Held.
The previous update can be found here.
Fair Isaac Corporation (FICO), reported Q4 earnings late last week. While the results were excellent (yet again), there was an unusual amount of transparency given to investors regarding FICO’s 2025 calendar year mortgage score pricing. The reasons for this are clearly political, and as the price of the FICO’s royalty pricing grows in scores, so too does the risk that political interference may be forthcoming.
The Quarter
In terms of financial performance, this was another record quarter of revenues, operating income, and free cash flow generation. Gross and operating margins levitated near all time highs (the free cash flow margin hit an all time high of 49.5%), and management has been repurchasing shares at a clip not seen since the depressed share prices of late 2021/early 2022 - a time when their valuation, on a trailing earnings basis, was 1/4th of what it is now and the share price was 1/6th of what is is today.

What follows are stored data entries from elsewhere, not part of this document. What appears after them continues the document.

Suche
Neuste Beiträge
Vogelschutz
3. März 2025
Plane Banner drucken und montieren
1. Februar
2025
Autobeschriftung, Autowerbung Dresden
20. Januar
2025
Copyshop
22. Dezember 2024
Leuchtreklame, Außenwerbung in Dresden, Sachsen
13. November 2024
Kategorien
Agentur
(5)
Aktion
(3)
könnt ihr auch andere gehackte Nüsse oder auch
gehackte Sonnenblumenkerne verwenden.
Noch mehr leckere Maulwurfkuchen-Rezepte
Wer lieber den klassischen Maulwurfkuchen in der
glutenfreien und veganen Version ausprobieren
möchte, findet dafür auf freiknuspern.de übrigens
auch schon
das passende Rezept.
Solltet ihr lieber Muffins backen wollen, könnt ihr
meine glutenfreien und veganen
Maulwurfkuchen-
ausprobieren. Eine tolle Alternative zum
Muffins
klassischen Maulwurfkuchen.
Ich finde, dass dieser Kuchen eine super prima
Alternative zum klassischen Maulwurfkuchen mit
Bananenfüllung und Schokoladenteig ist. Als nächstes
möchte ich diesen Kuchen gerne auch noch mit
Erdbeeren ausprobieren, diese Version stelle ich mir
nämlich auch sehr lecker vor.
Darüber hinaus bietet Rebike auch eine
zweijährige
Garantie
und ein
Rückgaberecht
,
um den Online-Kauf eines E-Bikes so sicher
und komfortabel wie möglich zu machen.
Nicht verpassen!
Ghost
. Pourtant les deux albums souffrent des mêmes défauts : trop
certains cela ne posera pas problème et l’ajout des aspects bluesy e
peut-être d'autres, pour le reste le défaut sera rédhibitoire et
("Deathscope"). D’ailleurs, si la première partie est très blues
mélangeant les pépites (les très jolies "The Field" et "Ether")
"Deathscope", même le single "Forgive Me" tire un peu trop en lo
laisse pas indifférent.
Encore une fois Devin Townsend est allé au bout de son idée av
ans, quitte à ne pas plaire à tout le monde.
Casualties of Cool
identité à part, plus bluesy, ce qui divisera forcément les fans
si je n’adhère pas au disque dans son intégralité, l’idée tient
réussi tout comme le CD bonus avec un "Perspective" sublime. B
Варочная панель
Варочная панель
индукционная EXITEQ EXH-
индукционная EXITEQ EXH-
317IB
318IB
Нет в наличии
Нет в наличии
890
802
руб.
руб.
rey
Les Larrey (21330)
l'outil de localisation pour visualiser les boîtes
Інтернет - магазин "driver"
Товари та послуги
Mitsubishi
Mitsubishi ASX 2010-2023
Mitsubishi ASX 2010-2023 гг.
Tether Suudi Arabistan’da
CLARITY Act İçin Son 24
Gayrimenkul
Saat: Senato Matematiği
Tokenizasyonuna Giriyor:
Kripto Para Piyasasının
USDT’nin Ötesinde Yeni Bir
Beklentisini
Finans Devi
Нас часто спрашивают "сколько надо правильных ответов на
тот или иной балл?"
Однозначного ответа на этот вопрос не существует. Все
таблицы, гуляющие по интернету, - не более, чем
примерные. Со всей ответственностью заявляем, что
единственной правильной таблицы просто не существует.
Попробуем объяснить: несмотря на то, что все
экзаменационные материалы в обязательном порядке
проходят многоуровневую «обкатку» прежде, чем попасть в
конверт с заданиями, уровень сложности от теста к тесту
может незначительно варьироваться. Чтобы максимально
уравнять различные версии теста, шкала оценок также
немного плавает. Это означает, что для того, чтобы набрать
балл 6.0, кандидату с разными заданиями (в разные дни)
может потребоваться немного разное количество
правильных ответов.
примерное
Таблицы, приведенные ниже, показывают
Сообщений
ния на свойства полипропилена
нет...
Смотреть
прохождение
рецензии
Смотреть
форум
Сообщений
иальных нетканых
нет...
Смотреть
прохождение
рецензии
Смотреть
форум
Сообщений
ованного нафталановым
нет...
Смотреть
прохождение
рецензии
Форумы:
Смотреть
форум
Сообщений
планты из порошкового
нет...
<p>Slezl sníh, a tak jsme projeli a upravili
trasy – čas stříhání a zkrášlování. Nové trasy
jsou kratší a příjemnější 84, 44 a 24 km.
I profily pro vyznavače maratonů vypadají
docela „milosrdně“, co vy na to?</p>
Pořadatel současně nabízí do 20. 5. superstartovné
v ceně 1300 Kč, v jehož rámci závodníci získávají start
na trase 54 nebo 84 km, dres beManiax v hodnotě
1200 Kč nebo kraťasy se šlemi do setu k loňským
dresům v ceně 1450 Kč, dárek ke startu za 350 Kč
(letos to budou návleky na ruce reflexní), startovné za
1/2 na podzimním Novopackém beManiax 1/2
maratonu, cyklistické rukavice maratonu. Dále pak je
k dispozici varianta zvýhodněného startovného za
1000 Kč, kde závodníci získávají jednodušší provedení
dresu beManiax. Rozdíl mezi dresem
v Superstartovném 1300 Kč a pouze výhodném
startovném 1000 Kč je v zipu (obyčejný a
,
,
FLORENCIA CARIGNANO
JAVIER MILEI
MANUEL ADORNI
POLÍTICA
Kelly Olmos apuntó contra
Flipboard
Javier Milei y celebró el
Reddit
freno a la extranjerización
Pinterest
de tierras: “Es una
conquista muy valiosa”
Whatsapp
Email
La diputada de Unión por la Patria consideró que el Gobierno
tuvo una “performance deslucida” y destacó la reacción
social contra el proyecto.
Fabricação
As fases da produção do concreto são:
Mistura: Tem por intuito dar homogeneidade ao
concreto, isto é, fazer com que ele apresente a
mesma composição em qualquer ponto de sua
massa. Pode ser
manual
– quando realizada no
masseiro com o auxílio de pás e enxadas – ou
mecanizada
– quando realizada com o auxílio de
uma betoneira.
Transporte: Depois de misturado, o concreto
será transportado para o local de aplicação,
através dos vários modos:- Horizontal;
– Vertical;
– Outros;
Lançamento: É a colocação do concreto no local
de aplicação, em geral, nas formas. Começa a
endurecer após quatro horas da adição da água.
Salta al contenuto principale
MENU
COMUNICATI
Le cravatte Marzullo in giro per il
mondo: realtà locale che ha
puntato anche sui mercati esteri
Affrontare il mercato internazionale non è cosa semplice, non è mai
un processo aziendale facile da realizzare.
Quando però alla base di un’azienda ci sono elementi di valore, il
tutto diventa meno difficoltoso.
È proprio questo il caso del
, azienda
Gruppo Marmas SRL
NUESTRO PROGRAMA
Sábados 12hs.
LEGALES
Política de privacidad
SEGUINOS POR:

Overall results looked like the following:
And of course the slide we’re really interested in:
Scores
The dynamic I mentioned last quarter simply seems to have intensified this quarter:
It appears we are now reaching something of an inflection point within an inflection point (I need a moniker for this particular buybackism) - the sheer growth in mortgage Scores revenues, driven by pricing actions (Lansing acknowledged that volumes were once again lacklustre), is bleeding over into Scores revenues generally, with top-line growth breaching the 20% mark YoY! As you should see above and in my previous updates, B2C, auto, card, and personal loans etc have added virtually no incremental business in years (pricing or otherwise). B2B Scores revenue grew 27% YoY.